Por isso, o Sgt PM xxxxxxx informou ao acusado de que daria ciência a administração da Cia PM, informando a impossibilidade de comparecer para o trabalho no dia seguinte, já que trabalharam mais de 15 horas ininterruptas.

Ressalta-se que o acusado não possui antecedentes disciplinares e se encontra no conceito A50, fato este que deverá ser levado em consideração, comprovando que o militar não teve a intenção de violar a norma disciplinar.

A Constituição Federal de 1988 introduziu no sistema jurídico pátrio o Estado Democrático de Direito, que é o Estado fundamentado no respeito aos direitos dos cidadãos em observância à dignidade da pessoa humana.

O descanso entre as jornadas de trabalho é um direito do militar, como cidadão que é, merecedor de respeito à sua dignidade humana.

O fato de ser policial militar, que lhe impõe um regime de tratamento diferenciado, não pode se sobrepor a garantia de seus direitos constitucionais de dignidade da pessoa humana, entre eles o de descanso mínimo de 12 horas para a recomposição orgânica, previsto, inclusive, em resolução da própria corporação.

É nesse contexto que se destaca a proporcionalidade, como princípio que é, limitador dos processos punitivos, que impõe ao Estado/Administração uma ponderação nos julgamentos, baseando suas decisões no caráter educativo  e preventivo das sanções.

A proporcionalidade, juntamente com o preceito de proibição do excesso, é resultante da essência dos direitos fundamentais e do caráter aberto dos sistemas jurídicos, que demandam processos decisórios repletos de ponderações e raciocínios fundamentados.

Proíbem-se as intervenções desnecessárias e excessivas, com amparo na preservação da dignidade da pessoa humana.
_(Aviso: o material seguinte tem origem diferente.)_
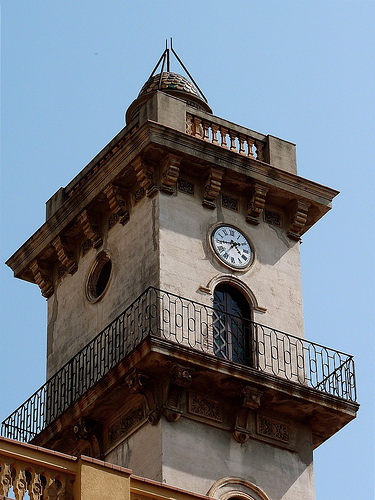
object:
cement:
[117, 415, 313, 499]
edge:
[162, 461, 212, 485]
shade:
[157, 414, 309, 479]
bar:
[253, 322, 264, 371]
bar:
[348, 351, 357, 402]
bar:
[146, 285, 157, 335]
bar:
[124, 305, 135, 353]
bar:
[269, 328, 282, 375]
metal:
[1, 285, 356, 443]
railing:
[190, 114, 263, 163]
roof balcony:
[157, 95, 296, 172]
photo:
[0, 0, 375, 497]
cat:
[144, 281, 356, 356]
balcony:
[2, 283, 360, 469]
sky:
[1, 2, 371, 498]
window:
[200, 286, 254, 363]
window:
[85, 250, 113, 303]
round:
[202, 475, 289, 499]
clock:
[209, 221, 254, 272]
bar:
[151, 285, 162, 337]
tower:
[1, 36, 358, 497]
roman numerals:
[229, 256, 234, 261]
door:
[201, 273, 265, 371]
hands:
[235, 244, 243, 254]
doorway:
[206, 473, 287, 498]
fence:
[2, 283, 355, 441]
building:
[1, 38, 361, 498]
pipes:
[141, 35, 209, 103]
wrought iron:
[146, 284, 357, 404]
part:
[1, 436, 207, 495]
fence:
[1, 434, 231, 498]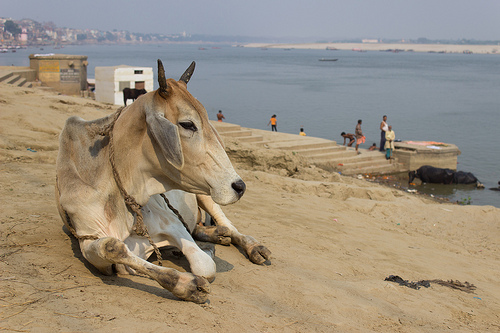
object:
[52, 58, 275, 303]
animal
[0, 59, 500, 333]
sand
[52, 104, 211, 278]
rope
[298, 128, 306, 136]
people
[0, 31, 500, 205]
water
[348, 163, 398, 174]
steps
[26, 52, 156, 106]
group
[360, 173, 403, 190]
garbage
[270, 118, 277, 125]
shirt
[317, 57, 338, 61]
boat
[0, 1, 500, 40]
sky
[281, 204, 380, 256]
dirt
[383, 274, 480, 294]
plant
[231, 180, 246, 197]
nose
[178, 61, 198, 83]
horns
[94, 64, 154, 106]
structure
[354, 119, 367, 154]
person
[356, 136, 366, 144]
orange shorts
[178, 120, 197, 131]
eyes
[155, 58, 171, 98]
ears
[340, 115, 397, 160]
group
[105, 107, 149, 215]
neck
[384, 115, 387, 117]
hair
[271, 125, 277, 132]
pants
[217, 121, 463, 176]
dock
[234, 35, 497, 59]
object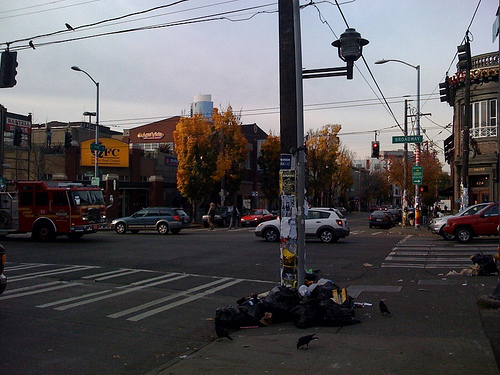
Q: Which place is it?
A: It is a road.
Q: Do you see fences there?
A: No, there are no fences.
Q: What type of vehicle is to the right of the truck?
A: The vehicle is a car.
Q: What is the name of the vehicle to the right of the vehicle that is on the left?
A: The vehicle is a car.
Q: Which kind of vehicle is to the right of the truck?
A: The vehicle is a car.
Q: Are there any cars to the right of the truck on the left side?
A: Yes, there is a car to the right of the truck.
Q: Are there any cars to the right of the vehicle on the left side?
A: Yes, there is a car to the right of the truck.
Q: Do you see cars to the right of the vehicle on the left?
A: Yes, there is a car to the right of the truck.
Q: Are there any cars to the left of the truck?
A: No, the car is to the right of the truck.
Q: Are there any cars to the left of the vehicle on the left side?
A: No, the car is to the right of the truck.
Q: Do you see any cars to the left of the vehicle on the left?
A: No, the car is to the right of the truck.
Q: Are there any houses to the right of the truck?
A: No, there is a car to the right of the truck.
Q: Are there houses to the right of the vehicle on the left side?
A: No, there is a car to the right of the truck.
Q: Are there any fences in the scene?
A: No, there are no fences.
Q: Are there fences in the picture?
A: No, there are no fences.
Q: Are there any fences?
A: No, there are no fences.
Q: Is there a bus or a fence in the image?
A: No, there are no fences or buses.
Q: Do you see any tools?
A: No, there are no tools.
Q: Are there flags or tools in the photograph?
A: No, there are no tools or flags.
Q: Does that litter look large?
A: Yes, the litter is large.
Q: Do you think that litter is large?
A: Yes, the litter is large.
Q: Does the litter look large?
A: Yes, the litter is large.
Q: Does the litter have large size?
A: Yes, the litter is large.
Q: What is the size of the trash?
A: The trash is large.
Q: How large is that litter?
A: The litter is large.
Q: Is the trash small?
A: No, the trash is large.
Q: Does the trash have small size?
A: No, the trash is large.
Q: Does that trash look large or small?
A: The trash is large.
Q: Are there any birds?
A: Yes, there is a bird.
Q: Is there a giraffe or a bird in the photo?
A: Yes, there is a bird.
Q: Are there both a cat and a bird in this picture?
A: No, there is a bird but no cats.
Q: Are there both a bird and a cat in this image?
A: No, there is a bird but no cats.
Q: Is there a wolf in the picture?
A: No, there are no wolves.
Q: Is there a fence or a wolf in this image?
A: No, there are no wolves or fences.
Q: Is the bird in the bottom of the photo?
A: Yes, the bird is in the bottom of the image.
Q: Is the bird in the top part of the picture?
A: No, the bird is in the bottom of the image.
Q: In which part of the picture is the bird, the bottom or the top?
A: The bird is in the bottom of the image.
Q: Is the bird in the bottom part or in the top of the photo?
A: The bird is in the bottom of the image.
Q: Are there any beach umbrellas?
A: No, there are no beach umbrellas.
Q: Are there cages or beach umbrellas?
A: No, there are no beach umbrellas or cages.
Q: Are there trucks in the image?
A: Yes, there is a truck.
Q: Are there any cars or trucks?
A: Yes, there is a truck.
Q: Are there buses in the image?
A: No, there are no buses.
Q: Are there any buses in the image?
A: No, there are no buses.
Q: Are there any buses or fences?
A: No, there are no buses or fences.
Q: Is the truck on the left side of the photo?
A: Yes, the truck is on the left of the image.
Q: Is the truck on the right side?
A: No, the truck is on the left of the image.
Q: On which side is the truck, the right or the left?
A: The truck is on the left of the image.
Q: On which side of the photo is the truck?
A: The truck is on the left of the image.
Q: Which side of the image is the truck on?
A: The truck is on the left of the image.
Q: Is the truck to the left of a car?
A: Yes, the truck is to the left of a car.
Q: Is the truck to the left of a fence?
A: No, the truck is to the left of a car.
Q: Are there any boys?
A: No, there are no boys.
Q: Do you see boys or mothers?
A: No, there are no boys or mothers.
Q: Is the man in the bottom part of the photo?
A: Yes, the man is in the bottom of the image.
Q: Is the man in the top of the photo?
A: No, the man is in the bottom of the image.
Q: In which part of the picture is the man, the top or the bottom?
A: The man is in the bottom of the image.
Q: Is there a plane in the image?
A: No, there are no airplanes.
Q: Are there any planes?
A: No, there are no planes.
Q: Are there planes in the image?
A: No, there are no planes.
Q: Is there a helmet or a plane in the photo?
A: No, there are no airplanes or helmets.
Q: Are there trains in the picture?
A: No, there are no trains.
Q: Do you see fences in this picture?
A: No, there are no fences.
Diante do alegado e como medida de JUSTIÇA, que é o fundamento do Estado Democrático de direito, aguarda-se a decisão pelo reconhecimento da Causa de Absolvição e consequente arquivamento do Processo de Comunicação Disciplinar.


IV – DAS PROVAS

Como prova do alegado requer a oitiva das testemunhas abaixo arroladas:

1 – nº xxxxxxxx, Cb PM xxxxxxxxx (Intendente no dia dos fatos);

2 – nº xxxxxxx, Cb PM xxxxxxxxxx (Operador de CAD no dia dos fatos).


V - DOS PEDIDOS

Ex positis, no mérito, requer seja reconhecida a Causa de Absolvição, prevista no inciso V do Art. 7 do MAPPA, “existir circunstância que exclua a ilicitude do fato” , que tem como consequência o arquivamento do processo disciplinar sem a responsabilização do acusado.
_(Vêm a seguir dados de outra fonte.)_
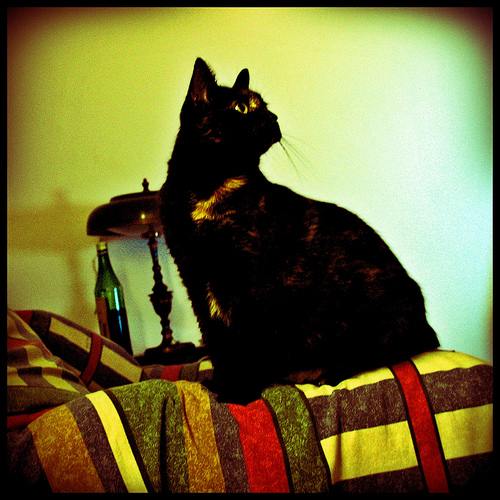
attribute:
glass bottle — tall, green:
[85, 232, 138, 362]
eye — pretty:
[230, 96, 251, 118]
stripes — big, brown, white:
[128, 324, 445, 497]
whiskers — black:
[277, 127, 309, 172]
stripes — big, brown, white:
[5, 329, 474, 488]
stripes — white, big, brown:
[28, 389, 148, 492]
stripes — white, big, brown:
[294, 347, 491, 491]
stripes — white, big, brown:
[51, 313, 143, 382]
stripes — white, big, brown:
[8, 329, 80, 396]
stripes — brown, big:
[225, 394, 289, 492]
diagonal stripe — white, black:
[51, 317, 166, 372]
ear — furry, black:
[230, 67, 250, 91]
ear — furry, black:
[183, 57, 218, 102]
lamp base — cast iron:
[101, 197, 227, 381]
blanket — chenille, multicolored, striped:
[30, 376, 490, 492]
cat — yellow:
[156, 56, 442, 402]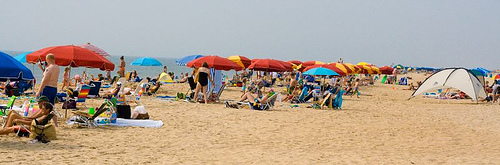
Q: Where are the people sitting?
A: Beach.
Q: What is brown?
A: Sand.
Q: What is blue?
A: Sky.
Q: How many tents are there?
A: One.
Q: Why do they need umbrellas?
A: It is sunny.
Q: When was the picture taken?
A: Daytime.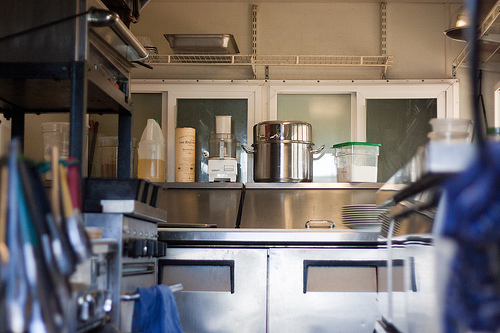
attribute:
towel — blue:
[132, 280, 188, 330]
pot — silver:
[233, 120, 325, 180]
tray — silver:
[161, 31, 241, 59]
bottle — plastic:
[137, 117, 168, 179]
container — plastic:
[335, 140, 378, 181]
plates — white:
[337, 203, 390, 229]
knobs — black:
[117, 236, 172, 260]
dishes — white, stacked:
[339, 190, 402, 241]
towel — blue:
[105, 271, 204, 331]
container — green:
[317, 126, 393, 201]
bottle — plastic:
[118, 108, 188, 203]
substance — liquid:
[128, 154, 173, 184]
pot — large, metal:
[228, 108, 330, 194]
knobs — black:
[118, 233, 176, 264]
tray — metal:
[154, 24, 248, 73]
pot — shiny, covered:
[239, 110, 331, 190]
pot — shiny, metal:
[229, 113, 329, 186]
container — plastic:
[319, 120, 400, 199]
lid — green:
[327, 134, 393, 153]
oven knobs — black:
[116, 232, 180, 272]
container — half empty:
[129, 111, 170, 197]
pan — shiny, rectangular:
[146, 19, 247, 70]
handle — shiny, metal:
[282, 208, 345, 233]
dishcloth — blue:
[108, 279, 200, 331]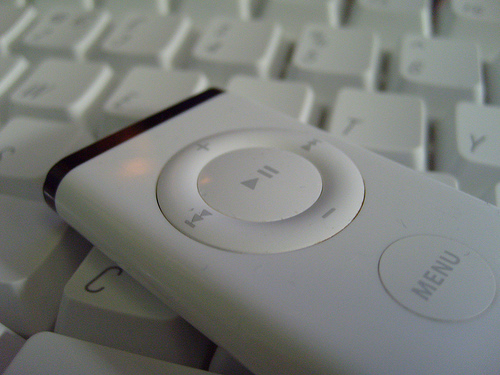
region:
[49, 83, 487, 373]
White remote control on keyboard.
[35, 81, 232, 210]
Black top of remote control.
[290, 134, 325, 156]
Fast forward arrow of remote control.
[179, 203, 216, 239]
Rewind arrows of remote control.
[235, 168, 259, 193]
Single arrow in center of remote control.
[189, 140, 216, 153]
Plus sign on remote control.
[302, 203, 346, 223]
Minus sign on remote control.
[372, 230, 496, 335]
Menu button of remote control.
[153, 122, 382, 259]
One white circle with a round button in its center.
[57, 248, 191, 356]
The letter 'C' in black.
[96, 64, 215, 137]
key button on keyboard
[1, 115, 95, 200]
key button on keyboard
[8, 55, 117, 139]
key button on keyboard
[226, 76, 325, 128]
key button on keyboard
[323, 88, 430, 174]
key button on keyboard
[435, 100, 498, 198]
key button on keyboard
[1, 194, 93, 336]
key button on keyboard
Caso entenda necessário, como prova do alegado, requer a oitiva das testemunhas arroladas que, por serem policiais militares, deverão ser requisitados na forma da lei.

Ad cautelam, caso assim não se entenda, em última análise, requer seja aplicado o art. 10 do Código de Ética e Disciplina dos Militares do Estado de Minas Gerais, em conformidade com os Princípios da Razoabilidade e da Proporcionalidade, sendo conveniente e oportuno substituir qualquer punição a que incorra o acusado, por aconselhamento ou advertência verbal pessoal, por ser essa a medida da melhor justiça.

Nesses Termos,
Pede e Aguarda Deferimento.

Belo Horizonte, xxxx de xxxxxxxx de 2013.


xxxxxxxxxxxxxxxx, SD PM
Nº PM xxxxxxx


3 comentários

Prezado, boa tarde!
A resolução 4251/13, que trata da Jornada de Trabalho na PMMG, foi Revogada pela Resolução 4285/13. No entanto, esta última, não apresenta em seu texto "a necessidade de descanso mínimo de 12 horas para recomposição orgânica do militar...". Poderia ajudar a encontrar esta informação em algum Memorando ou Resolução atualizados? Obrigado!

Balas

na verdade, nem mesmo a 4251 fala desse descanso mínimo de 12 horas

Balas

Alguém sabe onde consta este dispositivo que detwrdeteo intervalo de 1#h entre uma jornada e outra?